Skipping all pictures, print exactly the lines below from the one with "right knee: (76, 166)" through the final line.

**People photos with keypoints**
※ ※ ※

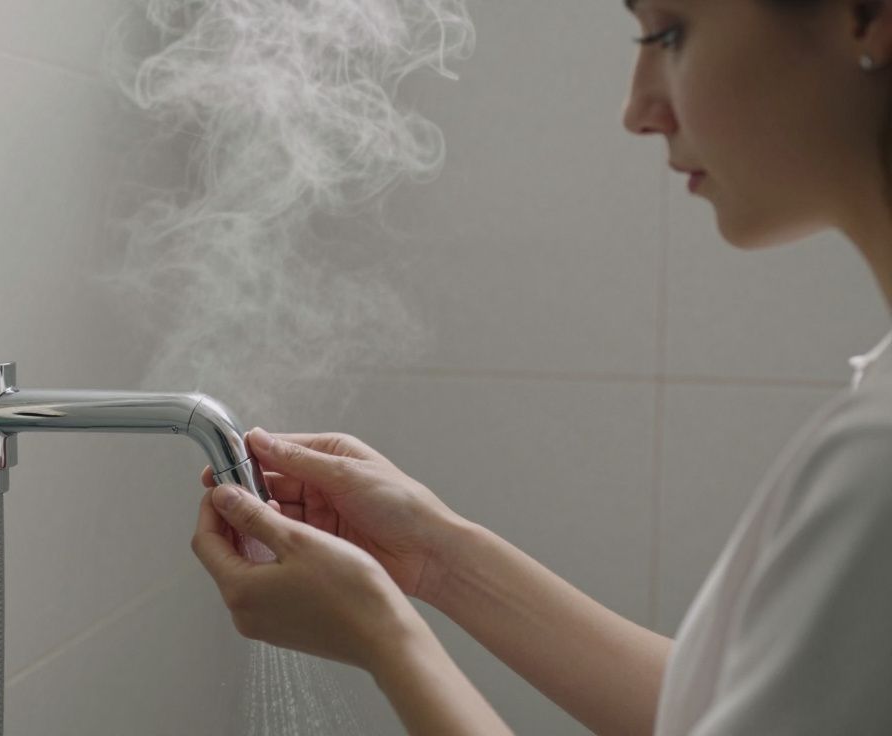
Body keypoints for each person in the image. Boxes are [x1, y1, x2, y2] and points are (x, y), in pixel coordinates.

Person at [190, 1, 892, 734]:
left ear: (867, 15)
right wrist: (436, 554)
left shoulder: (878, 457)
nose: (637, 111)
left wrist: (381, 634)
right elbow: (726, 711)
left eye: (669, 33)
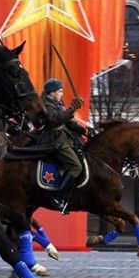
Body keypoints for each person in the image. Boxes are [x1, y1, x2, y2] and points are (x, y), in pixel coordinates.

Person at [39, 78, 90, 213]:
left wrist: (84, 131)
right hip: (54, 141)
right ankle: (58, 197)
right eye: (60, 91)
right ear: (52, 92)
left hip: (64, 139)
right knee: (76, 166)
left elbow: (69, 123)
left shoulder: (57, 105)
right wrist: (72, 108)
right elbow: (57, 119)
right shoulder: (46, 105)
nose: (62, 94)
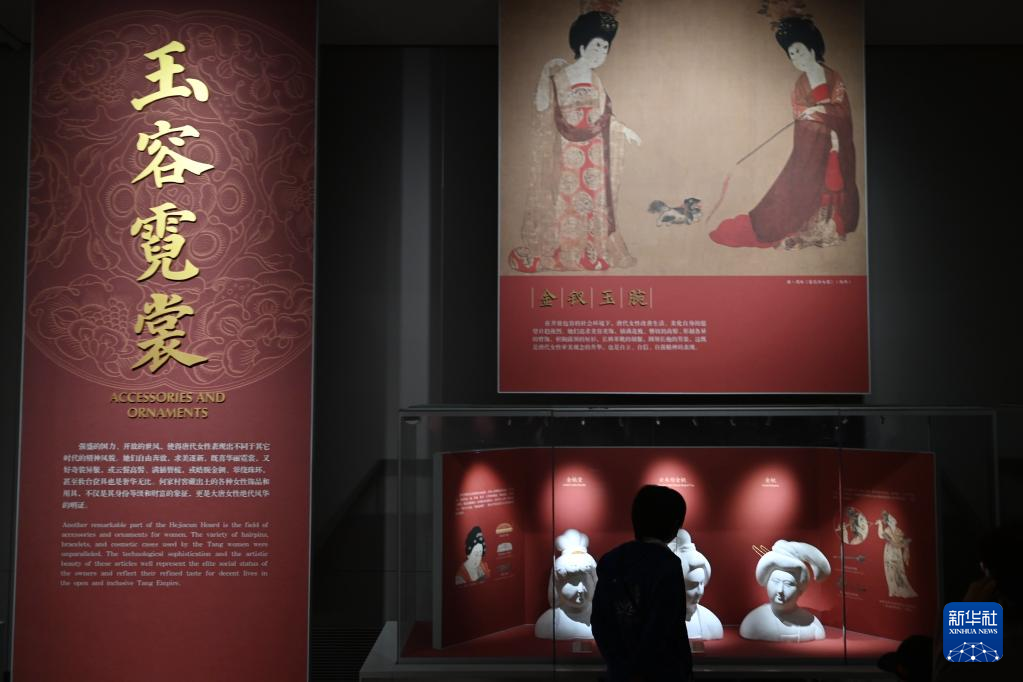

※ ※ ※

**TASK RESPONSE**
right knee: (76, 166)
left elbow: (69, 123)
left shoulder: (57, 105)
right wrist: (72, 108)
right elbow: (57, 119)
right shoulder: (46, 105)
nose: (62, 94)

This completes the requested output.